Question

Aluminium displaces hydrogen from acids,but copper does not. A galvanic cell prepared by combining Cu/Cu2+ and Al/Al3+ has an EMF of 2.0 V at 298 K. If the potential of copper electrode is + 0.34 V,that of aluminium electrode is

a)-2.3 V

b)+ 2.34 V

c)- 1.66 V

d)1.66 V

Correct answer is option 'C'. Can you explain this answer?​

Answer 1

Answer:

Explanation:

That was the correct answer

I hope you will understand

Answer 2

Answer:

The potential of Aluminum electrode is -1.66V i.e.option(c).

Explanation:

The EMF of the cell is given as,

$E=E_c-E_a$         (1)

Where,

E=emf of the cell

Ec=electrode potential of the cathode

Ea=electrode potential of the anode

As aluminum displaces hydrogen from acids but copper does not which indicates that aluminum is more reducing than copper.

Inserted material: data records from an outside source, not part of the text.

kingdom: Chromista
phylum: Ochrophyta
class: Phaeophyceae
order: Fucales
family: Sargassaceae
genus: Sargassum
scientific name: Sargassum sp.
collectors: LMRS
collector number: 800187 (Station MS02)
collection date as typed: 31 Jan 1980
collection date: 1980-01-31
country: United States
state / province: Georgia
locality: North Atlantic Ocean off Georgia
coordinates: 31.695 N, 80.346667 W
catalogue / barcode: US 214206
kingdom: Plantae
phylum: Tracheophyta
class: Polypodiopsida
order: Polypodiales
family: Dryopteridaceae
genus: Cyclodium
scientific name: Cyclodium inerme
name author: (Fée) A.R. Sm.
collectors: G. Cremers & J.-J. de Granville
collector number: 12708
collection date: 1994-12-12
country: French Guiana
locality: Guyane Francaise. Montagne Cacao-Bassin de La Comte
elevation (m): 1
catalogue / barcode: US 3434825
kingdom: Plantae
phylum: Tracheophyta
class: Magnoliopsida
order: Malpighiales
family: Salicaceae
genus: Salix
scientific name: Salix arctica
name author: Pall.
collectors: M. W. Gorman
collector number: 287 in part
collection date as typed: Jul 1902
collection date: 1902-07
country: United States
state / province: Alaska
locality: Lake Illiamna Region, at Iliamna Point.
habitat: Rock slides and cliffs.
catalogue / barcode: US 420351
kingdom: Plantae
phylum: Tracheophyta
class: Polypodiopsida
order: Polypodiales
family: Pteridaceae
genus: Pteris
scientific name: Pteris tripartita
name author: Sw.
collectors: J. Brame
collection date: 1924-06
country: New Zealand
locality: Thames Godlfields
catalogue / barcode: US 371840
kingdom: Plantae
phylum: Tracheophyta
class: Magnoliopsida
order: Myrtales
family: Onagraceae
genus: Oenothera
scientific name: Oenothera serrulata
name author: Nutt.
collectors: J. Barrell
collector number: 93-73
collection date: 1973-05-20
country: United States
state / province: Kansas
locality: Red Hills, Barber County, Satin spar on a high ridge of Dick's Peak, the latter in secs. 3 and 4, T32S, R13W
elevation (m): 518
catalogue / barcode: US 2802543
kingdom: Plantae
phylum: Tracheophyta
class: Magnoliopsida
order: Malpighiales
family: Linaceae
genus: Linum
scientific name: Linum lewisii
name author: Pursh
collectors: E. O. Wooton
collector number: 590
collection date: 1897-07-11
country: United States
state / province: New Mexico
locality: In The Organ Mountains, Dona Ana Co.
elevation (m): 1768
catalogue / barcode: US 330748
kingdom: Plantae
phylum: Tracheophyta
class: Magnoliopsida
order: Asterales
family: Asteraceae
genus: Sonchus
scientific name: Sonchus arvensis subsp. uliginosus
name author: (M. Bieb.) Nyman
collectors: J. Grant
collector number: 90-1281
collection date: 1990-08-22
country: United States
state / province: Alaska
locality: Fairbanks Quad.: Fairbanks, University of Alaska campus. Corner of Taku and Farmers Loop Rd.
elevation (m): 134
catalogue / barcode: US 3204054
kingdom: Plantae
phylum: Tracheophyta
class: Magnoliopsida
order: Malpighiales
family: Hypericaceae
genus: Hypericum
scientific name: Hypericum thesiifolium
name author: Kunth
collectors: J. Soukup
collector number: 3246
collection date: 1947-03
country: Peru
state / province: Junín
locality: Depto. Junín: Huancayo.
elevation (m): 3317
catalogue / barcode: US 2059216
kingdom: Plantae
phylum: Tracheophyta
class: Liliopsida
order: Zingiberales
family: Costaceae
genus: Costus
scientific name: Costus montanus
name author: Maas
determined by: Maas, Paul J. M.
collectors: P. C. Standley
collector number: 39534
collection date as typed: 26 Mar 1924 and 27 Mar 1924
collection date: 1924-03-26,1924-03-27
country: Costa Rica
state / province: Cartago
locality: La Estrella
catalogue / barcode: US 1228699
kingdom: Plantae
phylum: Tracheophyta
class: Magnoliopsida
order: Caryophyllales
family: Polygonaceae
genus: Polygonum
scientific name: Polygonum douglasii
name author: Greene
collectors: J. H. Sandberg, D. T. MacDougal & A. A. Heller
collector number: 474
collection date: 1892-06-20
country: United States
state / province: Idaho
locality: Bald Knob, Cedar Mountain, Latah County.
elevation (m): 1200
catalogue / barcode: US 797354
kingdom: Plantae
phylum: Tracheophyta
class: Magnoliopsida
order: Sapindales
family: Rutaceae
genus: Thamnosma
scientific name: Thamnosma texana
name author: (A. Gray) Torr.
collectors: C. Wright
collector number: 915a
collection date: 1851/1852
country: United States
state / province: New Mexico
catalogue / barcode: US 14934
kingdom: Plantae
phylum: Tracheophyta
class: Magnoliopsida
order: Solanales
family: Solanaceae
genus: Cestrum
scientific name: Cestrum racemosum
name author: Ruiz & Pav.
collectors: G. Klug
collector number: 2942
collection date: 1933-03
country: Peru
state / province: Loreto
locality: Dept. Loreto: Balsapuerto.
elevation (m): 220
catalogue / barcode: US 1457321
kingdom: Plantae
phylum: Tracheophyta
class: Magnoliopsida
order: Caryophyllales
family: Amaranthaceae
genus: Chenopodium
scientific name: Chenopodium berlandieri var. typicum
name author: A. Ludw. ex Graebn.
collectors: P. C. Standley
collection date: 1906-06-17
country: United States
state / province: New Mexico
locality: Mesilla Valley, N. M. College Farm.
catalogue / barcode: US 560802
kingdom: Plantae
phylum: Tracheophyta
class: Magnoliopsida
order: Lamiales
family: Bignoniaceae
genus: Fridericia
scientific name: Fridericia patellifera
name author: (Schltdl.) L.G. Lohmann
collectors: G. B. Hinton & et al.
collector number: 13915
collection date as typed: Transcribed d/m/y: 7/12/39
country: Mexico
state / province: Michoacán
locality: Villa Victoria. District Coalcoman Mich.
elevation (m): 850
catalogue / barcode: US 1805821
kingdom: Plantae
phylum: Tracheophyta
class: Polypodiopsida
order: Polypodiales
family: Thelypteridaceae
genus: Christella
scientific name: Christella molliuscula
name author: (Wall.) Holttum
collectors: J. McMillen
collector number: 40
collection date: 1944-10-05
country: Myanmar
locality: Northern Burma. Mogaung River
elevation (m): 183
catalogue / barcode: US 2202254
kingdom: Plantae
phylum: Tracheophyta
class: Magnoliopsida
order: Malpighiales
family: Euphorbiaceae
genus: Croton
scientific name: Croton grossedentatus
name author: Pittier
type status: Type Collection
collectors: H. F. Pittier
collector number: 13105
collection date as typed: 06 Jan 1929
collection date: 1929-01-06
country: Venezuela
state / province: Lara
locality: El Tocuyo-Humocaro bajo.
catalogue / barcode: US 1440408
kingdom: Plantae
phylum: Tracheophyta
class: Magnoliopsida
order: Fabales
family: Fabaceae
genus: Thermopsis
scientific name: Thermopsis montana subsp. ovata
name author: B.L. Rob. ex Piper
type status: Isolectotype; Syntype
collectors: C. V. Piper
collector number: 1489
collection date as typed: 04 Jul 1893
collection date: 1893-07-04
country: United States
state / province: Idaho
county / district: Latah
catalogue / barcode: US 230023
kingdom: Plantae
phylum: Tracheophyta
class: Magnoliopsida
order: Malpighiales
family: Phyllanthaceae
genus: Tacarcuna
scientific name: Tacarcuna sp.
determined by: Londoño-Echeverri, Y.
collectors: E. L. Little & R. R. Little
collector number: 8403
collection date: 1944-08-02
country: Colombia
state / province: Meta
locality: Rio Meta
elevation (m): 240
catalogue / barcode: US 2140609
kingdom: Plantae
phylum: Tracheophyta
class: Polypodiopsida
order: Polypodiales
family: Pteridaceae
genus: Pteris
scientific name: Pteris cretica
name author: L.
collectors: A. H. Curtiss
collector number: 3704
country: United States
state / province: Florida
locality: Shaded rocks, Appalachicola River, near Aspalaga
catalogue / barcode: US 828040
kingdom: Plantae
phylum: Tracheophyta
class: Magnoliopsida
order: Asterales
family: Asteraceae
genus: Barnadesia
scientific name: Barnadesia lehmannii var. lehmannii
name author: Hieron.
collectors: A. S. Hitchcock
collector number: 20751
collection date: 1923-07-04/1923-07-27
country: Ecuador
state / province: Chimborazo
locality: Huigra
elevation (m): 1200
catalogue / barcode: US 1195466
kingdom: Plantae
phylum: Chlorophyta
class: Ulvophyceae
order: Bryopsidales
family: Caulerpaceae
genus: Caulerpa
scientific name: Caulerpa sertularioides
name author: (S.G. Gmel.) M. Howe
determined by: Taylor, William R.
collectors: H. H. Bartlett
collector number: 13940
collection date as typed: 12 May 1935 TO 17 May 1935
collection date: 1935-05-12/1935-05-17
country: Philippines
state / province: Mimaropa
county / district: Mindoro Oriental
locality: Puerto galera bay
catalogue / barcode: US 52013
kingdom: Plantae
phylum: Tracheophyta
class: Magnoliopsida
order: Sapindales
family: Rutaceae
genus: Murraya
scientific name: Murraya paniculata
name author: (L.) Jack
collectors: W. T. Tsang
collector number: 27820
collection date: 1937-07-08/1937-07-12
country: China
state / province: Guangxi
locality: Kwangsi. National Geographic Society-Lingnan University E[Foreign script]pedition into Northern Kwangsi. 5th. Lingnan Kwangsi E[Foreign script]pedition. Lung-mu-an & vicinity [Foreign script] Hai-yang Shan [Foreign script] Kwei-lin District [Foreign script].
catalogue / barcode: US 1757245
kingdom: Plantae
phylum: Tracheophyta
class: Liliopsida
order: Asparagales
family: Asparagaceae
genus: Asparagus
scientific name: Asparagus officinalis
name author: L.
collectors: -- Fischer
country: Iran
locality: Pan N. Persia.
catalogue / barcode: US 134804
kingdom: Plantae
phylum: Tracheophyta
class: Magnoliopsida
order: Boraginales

That means that aluminum will act as a reducing agent and its oxidation will take place at the anode while the reduction of copper will take place at the cathode.

From the question we have,

$E_c=0.34V$ and $E=2V$

By substituting the values E and Ec in equation (1) we get;

$2=0.34-E_a$

$E_a=0.34-2=-1.66V$

Hence,the potential of Aluminum electrode is -1.66V i.e.option(c).